ERIC Number: ED284289
Record Type: RIE
Publication Date: 1987-Mar
Reference Count: 0
Writing-as-Process and Problem-Solving: A View toward Theory.
Shetty, Yolan L.
The recent influx of computer programs to aid students in writing has created some confusion between the linear, directed process of problem-solving and the less directed, more chaotic process of putting words down on paper. Though problem-solving and writing-as-process have some points in common, they cannot be taken as equivalent, because problem-solving as represented by the writing programs lacks the imprecise, ambiguous, playful process of composing that can be called "metaphoring." Metaphoring, an unstructured way of comparing words or ideas, underlies all kinds of thought and writing, and to teach writing as linear, structured process is to leave out the "tinkering" and "play" that characterizes most types of composition. In this sense, writing as problem-solving seems incompatible with writing as coming-to-know, and the struggle to compose implicit in the latter.

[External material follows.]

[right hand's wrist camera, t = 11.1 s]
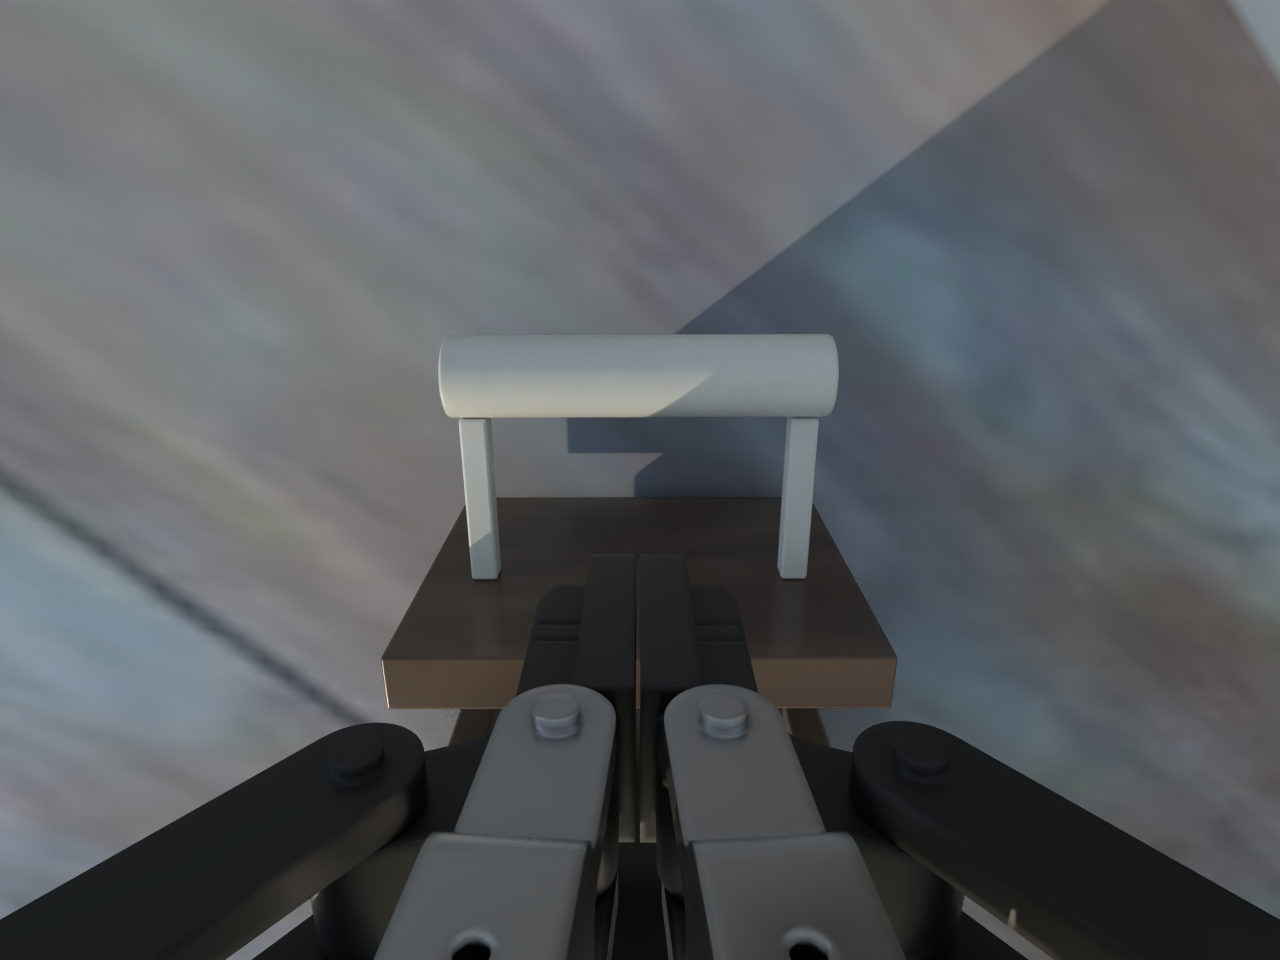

Educators who teach composition with computers must embrace the responsibility of knowing that keyboarding is not composing, that one kind of program is suitable for machine work and another is not, and that we shape as much as possible the effect computers have on the way we think. (JC)
Publication Type: Opinion Papers; Speeches/Meeting Papers
Education Level: N/A
Authoring Institution: N/A
Note: Paper presented at the Annual Meeting of the Conference on College Composition and Communication (38th, Atlanta, GA, March 19-21, 1987).